Before those words were spoken, you thought things were going pretty well; your spine was intact, you held your head up high, and you felt a measure of pride in yourself and your work. Now, knowing that EVERYONE is ranged against you, you’re cowering, you can’t look anyone in the eye, and you doubt everything you’ve ever done. That person robbed you of your confidence, shattered it (hopefully didn’t erase it entirely, but that is a possible outcome, too – it depends on the size of the invisible army), and the worst part is, that was their intent from the beginning. People use the word “everyone” because it has impact, because it’s difficult to argue against, because we know that majority rules. Now, that person has the upper hand, while you’re left slumped in defeat in front of them.

It’s a cruel trick, and it’s one I’ve experienced many times – surrendering pieces of my confidence over and over again. I would slink home, sit on the couch, and analyze every life choice I had ever made, wondering what led me to be such a screw-up. To be honest, I’m doing it right now – it’s what prompted me to start this blog, to consider a new path (I’m not even sure the Empire ever had an army this big). My confidence is currently being held together with a couple pieces of old tape and sheer force of will. Why? I know my worth; I can recite all of my best qualities, all of the positive things I bring to the table, and I have a hefty list of accomplishments. I have a list of people reminding me on a daily basis of my talents, reassuring me that I can do anything I set my mind to. So why am I trying to hold my shaky confidence together with fraying string?

Because an invisible army said I was wrong.

It looks ridiculous when it’s written out, but that’s exactly how much power that invisible army HAS. It’s a throw-back to elementary school when kids told you no one liked you on the entire playground, and you spent recess sitting on a corner of the blacktop making patterns with the rocks. It’s a reminder of asking a guy to senior prom and hearing him proclaim, loudly, that no one was stupid enough to go with someone as ugly as you. “No one” and “everyone” are hulking beasts with fists and mallets that hammer away at your self-confidence, and every blow leaves a bruise on your psyche. People use those words because of the power they convey, because they know you’ll cave when you hear them. If they can break your confidence, they win.

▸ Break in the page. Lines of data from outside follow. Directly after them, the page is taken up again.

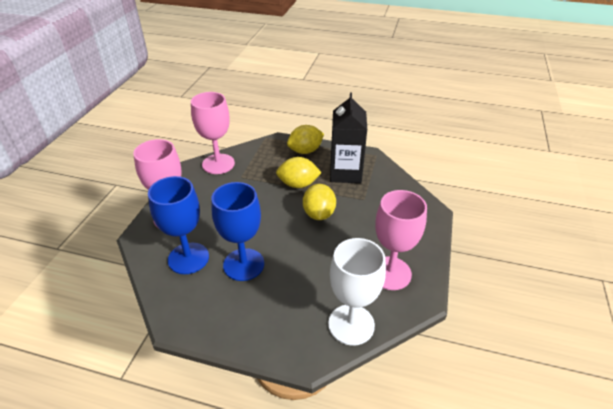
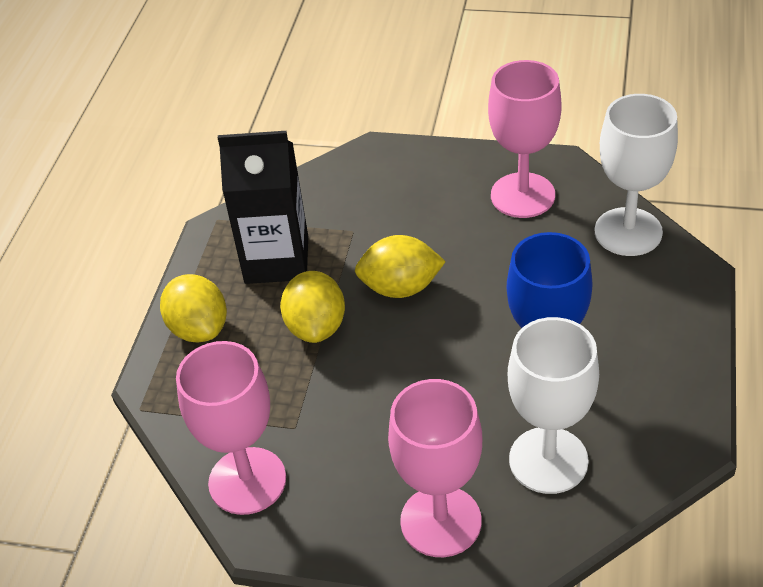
camera: 90 degrees left, 5 degrees up
(188, 258) = (548, 460): blue goblet -> white goblet

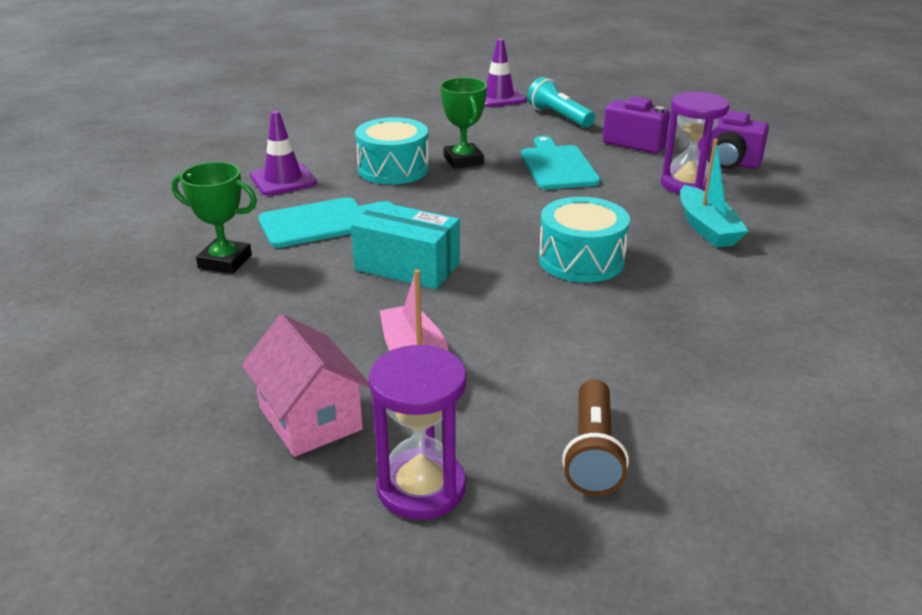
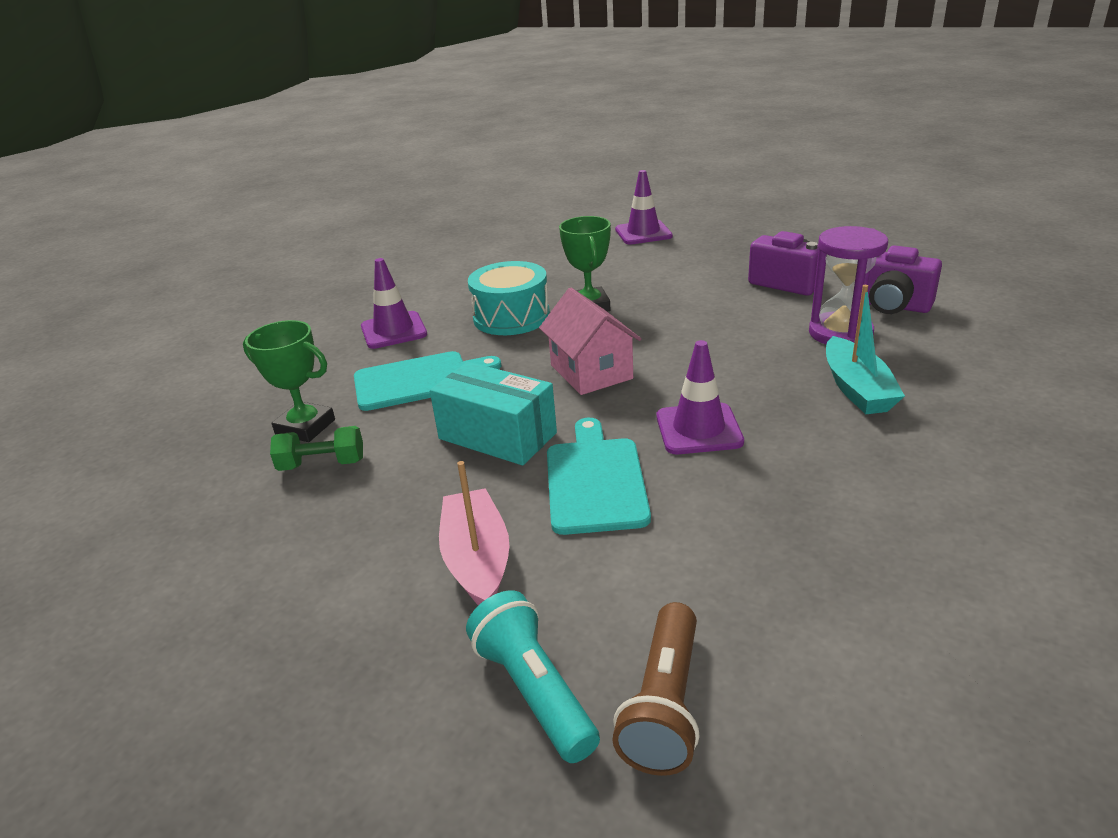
camera: 10 degrees right, 0 degrees up
(252, 291) = (322, 464): none -> green dumbbell
(310, 418) = (337, 635): pink house -> pink house (591, 372)
(421, 487) = (440, 745): purple hourglass -> none
(557, 166) = (692, 312): turquoise cutting board -> turquoise cutting board (595, 480)
(559, 117) = (705, 254): turquoise flashlight -> turquoise flashlight (534, 691)
(581, 260) = (698, 429): turquoise drum -> purple traffic cone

They win, and you’re sitting at home analyzing every choice you’ve ever made in your life.

And it has to STOP.

So now I’m sitting here, wondering why I let those people do that to me. Why did I surrender my confidence to bullies? Why did I compromise a part of who I was because I was afraid of an invisible army? How many people were REALLY in that army? What were their strengths? Their stats? Their ranks? Was there even an army at all or was it a foil to “keep me in line?” I wasn’t brave enough to ask the questions, to plant my feet and show some of that spine. Which is how I ended up here, looking at a fissured self-confidence and hoping I have enough glue and staples to repair it.